Newport Biodiesel has been producing biodiesel in Newport, Rhode Island since 2006. Evolving from a small start-up company to the second-largest biodiesel facility in New England, the company produces over eight million gallons each year.
Wholesalers and distributors in the supply chain throughout New England purchase the product for diesel engines or home heating furnace use.
“Biodiesel works!” Robert Morton, the founder of Newport Biodiesel, said. “It is a drop-in fuel that works in any type of diesel vehicle, temperature-dependent.”
The Newport Biodiesel product is simple to use, biodegradable, non-toxic and essentially free of sulfur and aromatics.
The State of Rhode Island continues to lead by example by having switched to B20 biodiesel (20% biodiesel and 80% petroleum diesel) in its diesel fleet vehicles.
Richard Bremilst, State Fleet Administrator of the Rhode Island Department of Administration, notes that as of May 2020, “Each and every diesel vehicle is burning B20. We are working to repower the State of Rhode Island for the future.”
“We are thrilled to support the Rhode Island State Fleet’s commitment to using B20 in their fleet. Use of B20 in fleets will reduce our reliance on imported fossil fuels, support local renewable resources, improve the air we breathe and provide automatic environmental benefits,” Allison Archambault, Supervising Air Quality Specialist from the Rhode Island Department of Environmental Management, said. “To use it really is a no-brainer!”

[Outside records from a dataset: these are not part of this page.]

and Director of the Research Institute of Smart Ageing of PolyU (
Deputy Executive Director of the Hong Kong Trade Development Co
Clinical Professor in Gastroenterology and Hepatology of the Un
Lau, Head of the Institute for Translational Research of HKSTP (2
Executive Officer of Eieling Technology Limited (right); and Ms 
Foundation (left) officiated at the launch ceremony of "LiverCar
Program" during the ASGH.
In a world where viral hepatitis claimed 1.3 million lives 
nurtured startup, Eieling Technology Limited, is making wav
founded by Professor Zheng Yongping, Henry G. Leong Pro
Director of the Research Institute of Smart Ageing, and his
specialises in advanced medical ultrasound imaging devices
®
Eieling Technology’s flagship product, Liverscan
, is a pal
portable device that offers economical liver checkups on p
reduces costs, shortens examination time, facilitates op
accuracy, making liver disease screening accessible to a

In 2019, three million gallons of used vegetable oil was collected by Newport Biodiesel from approximately 4,600 kitchens throughout New England. Newport Biodiesel supplements the collected vegetable oil with the purchase of refined used cooking oil. Approximately 75% of the waste collected is oil. The remaining 25% is water and particulate matter which is a waste product for Newport Biodiesel.
However, that waste product is not disposed of but rather becomes feedstock for anaerobic digesters throughout the region.

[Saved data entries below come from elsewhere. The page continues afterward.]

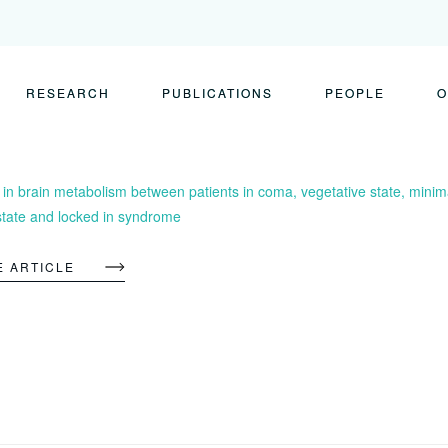
RESEARCH
PUBLICATIONS
PEOPLE
O
 in brain metabolism between patients in coma, vegetative state, minim
state and locked in syndrome
E ARTICLE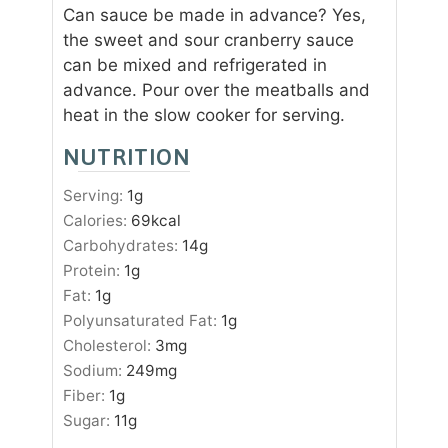
Can sauce be made in advance? Yes,
the sweet and sour cranberry sauce
can be mixed and refrigerated in
advance. Pour over the meatballs and
heat in the slow cooker for serving.
NUTRITION
Serving:
1
g
Calories:
69
kcal
Carbohydrates:
14
g
Protein:
1
g
Fat:
1
g
Polyunsaturated Fat:
1
g
Cholesterol:
3
mg
Sodium:
249
mg
Fiber:
1
g
Sugar:
11
g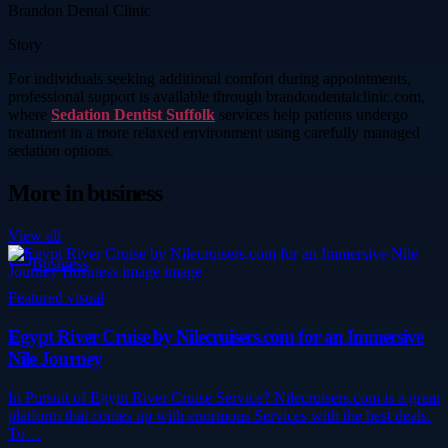
Brandon Dental Clinic
Story
For individuals seeking additional comfort during appointments,
professional support is available through brandondentalclinic.com,
where
Sedation Dentist Suffolk
services help patients undergo
treatment in a more relaxed environment using carefully managed
sedation options.
More in
business
View all
Business
Featured visual
Egypt River Cruise by Nilecruisers.com for an Immersive
Nile Journey
In Pursuit of Egypt River Cruise Service? Nilecruisers.com is a great
platform that comes up with enormous Services with the best deals.
To…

“What is waste for us is another renewable energy company’s feedstock. Everything we do is focused on the environmental impact,” Blake Banky, president of Newport Biodiesel, said.
When the used vegetable oil arrives at Newport Biodiesel, the process to change the molecular composition begins.
The oil is combined with methanol in the presence of a catalyst. The combination of these steps modifies the molecular composition creating nine parts biodiesel and one part glycerin.
“That biodiesel is exactly what will be blended and sold out into the market for transportation,” Banky said.
The process is highly regulated to ensure compliance with the American Society for Testing and Materials (ASTM) Specification D6751. There are dozens of testing points along the process to ensure that the ultimate product meets the ASTM standard.
“Biodiesel is not a new concept,” Banky said. “It was identified as a fuel long ago and tucked away. It is in the last decade that it became commercially available.”
“We are looking for a National Low Carbon Fuel Standard like California has.” Morton said. “Renewable energy has got to happen. We see an expansion of biodiesel and other renewable fuels in the next decade.”
Newport Biodiesel is a Rhode Island success story. They have been an engaged partner with Ocean State Clean Cities Coalition for over ten years.